* _TASK PROMPT_
In the data below, find each line containing the string "tissue" and return it.

* _DATA FOR REVIEW_
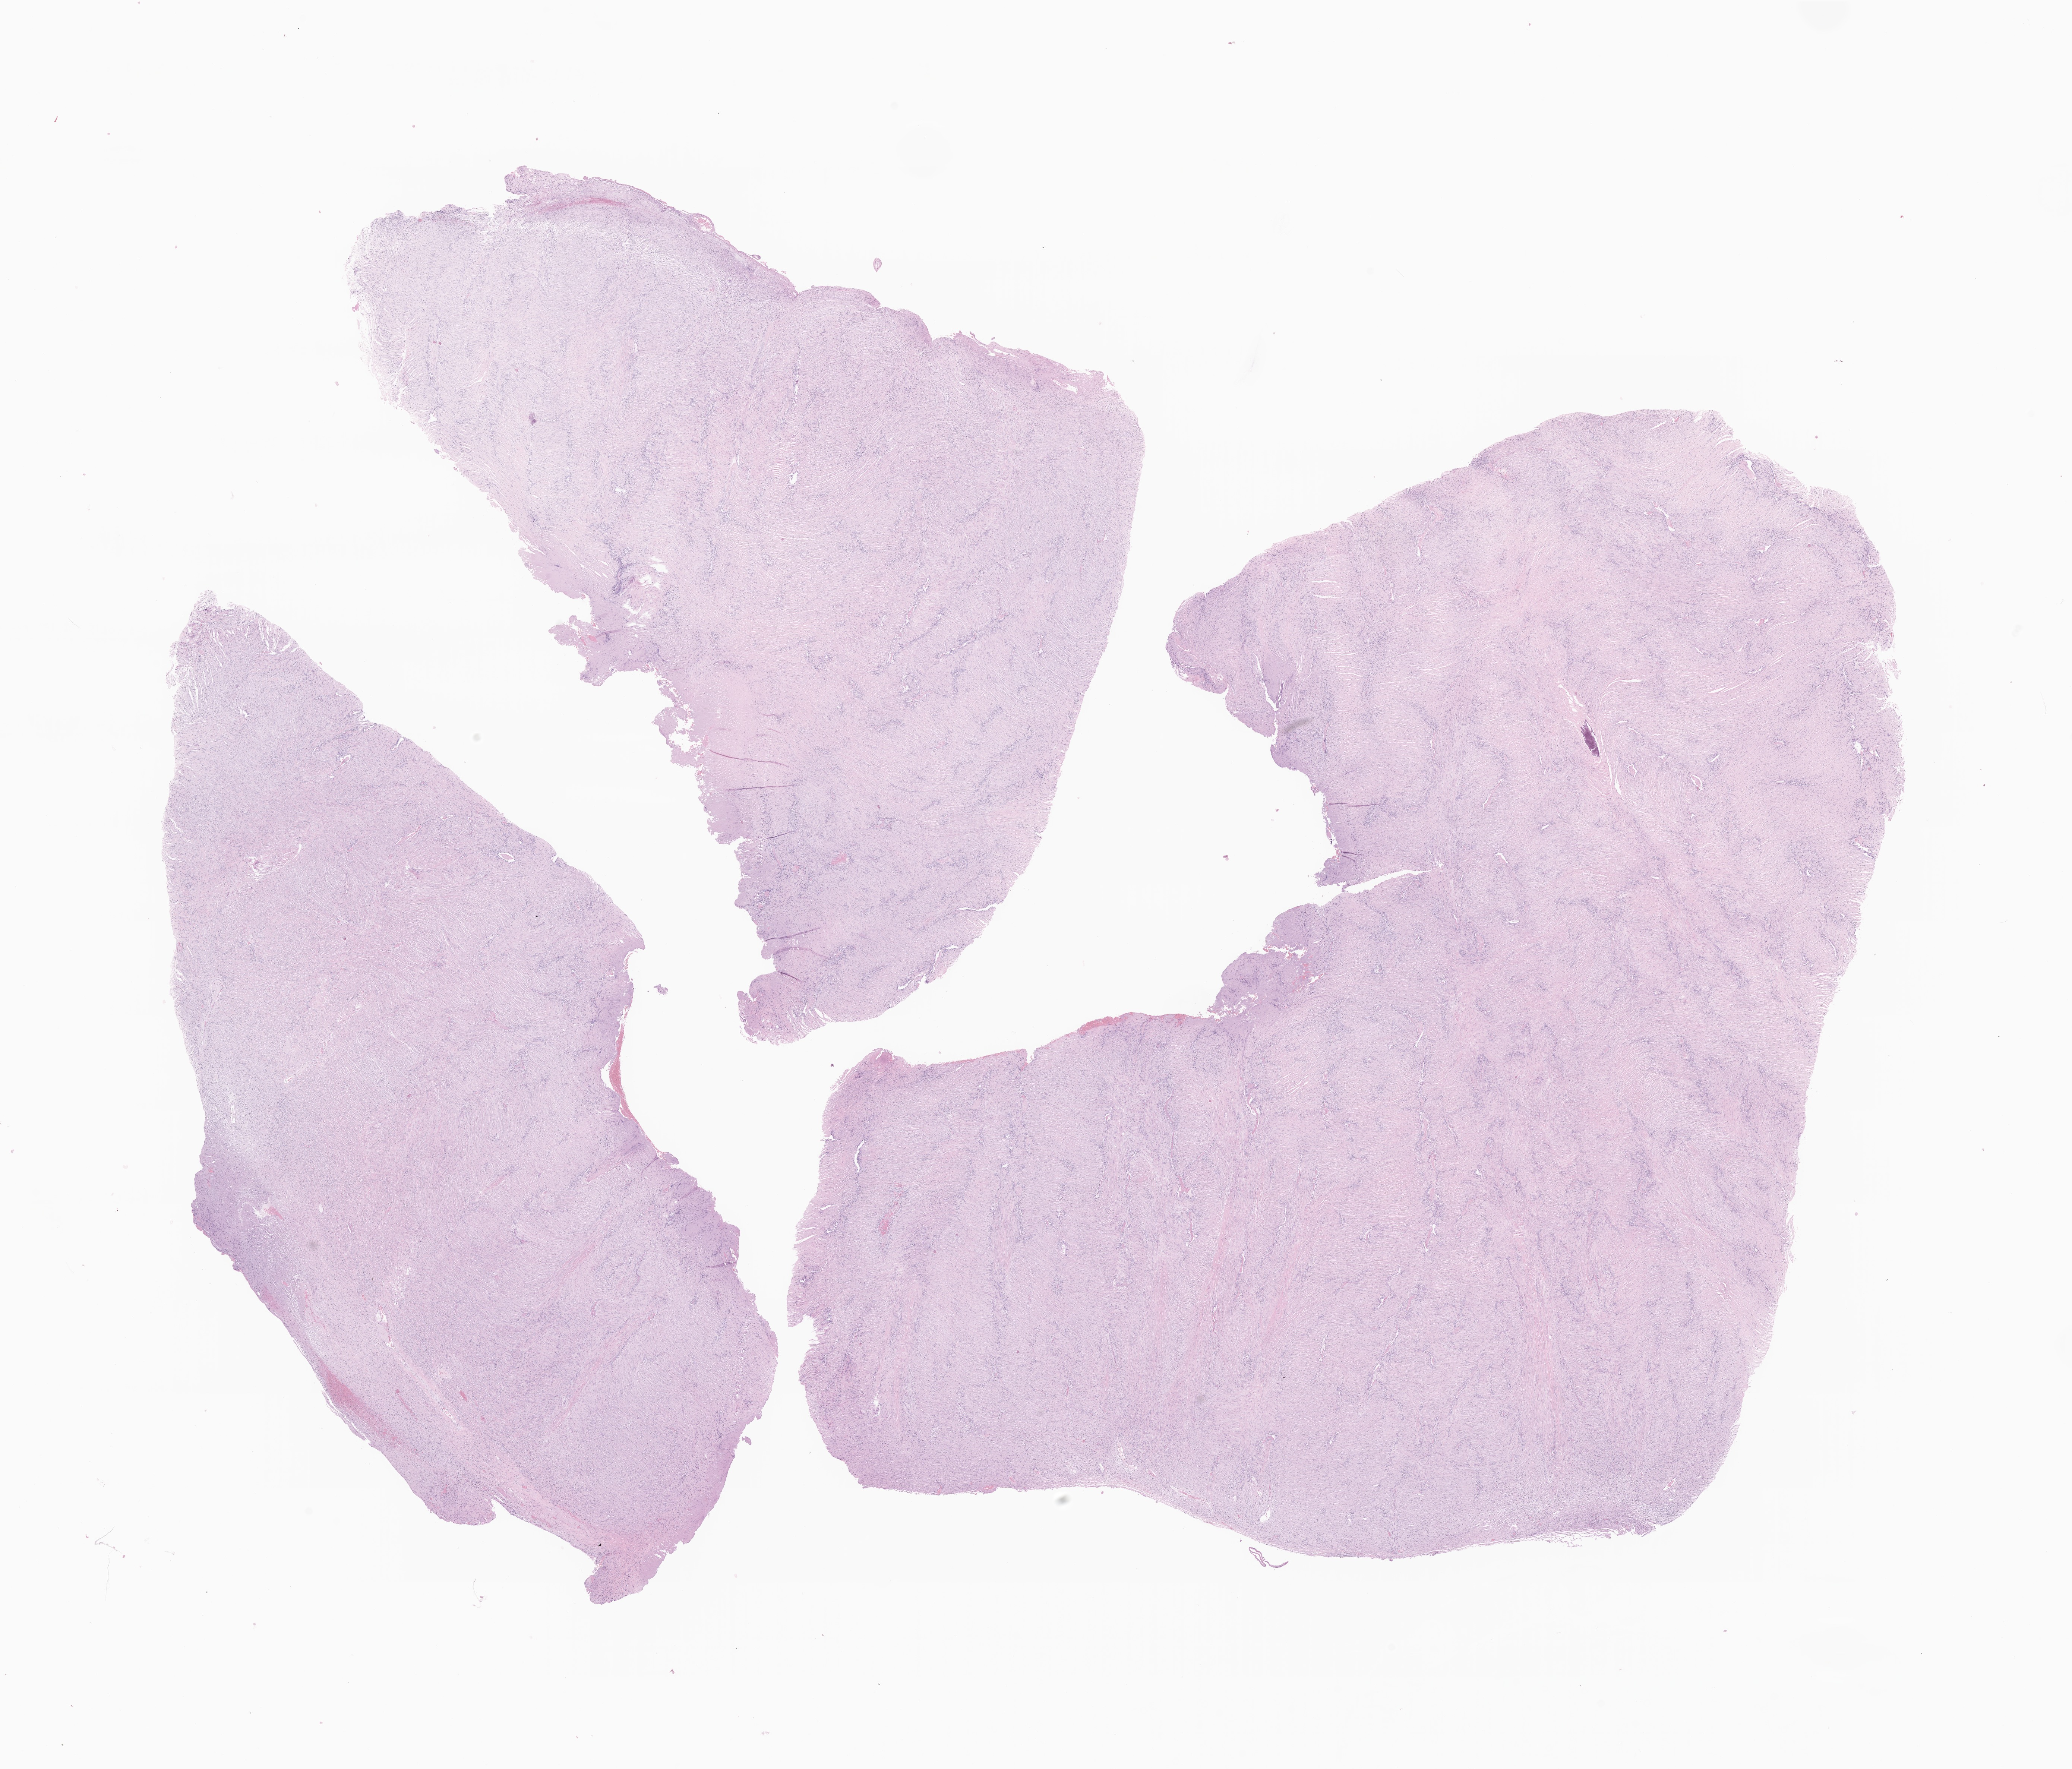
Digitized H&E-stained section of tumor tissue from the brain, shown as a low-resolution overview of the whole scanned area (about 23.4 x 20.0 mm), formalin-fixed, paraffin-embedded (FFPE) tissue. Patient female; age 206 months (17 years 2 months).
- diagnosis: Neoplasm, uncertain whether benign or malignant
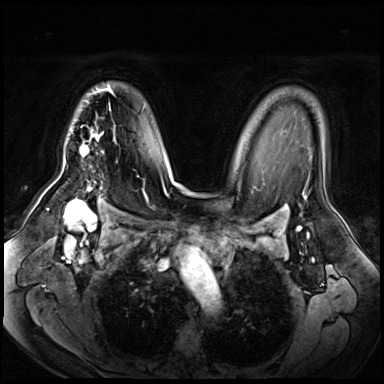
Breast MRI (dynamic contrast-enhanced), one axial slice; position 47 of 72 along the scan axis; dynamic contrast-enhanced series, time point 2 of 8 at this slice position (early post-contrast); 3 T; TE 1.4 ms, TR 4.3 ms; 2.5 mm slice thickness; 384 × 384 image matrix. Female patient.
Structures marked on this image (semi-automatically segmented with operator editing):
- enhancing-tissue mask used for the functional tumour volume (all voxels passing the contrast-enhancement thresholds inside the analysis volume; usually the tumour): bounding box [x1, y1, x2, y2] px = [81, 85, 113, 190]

* _SOLUTION BELOW_
Digitized H&E-stained section of tumor tissue from the brain, shown as a low-resolution overview of the whole scanned area (about 23.4 x 20.0 mm), formalin-fixed, paraffin-embedded (FFPE) tissue. Patient female; age 206 months (17 years 2 months).
- enhancing-tissue mask used for the functional tumour volume (all voxels passing the contrast-enhancement thresholds inside the analysis volume; usually the tumour): bounding box [x1, y1, x2, y2] px = [81, 85, 113, 190]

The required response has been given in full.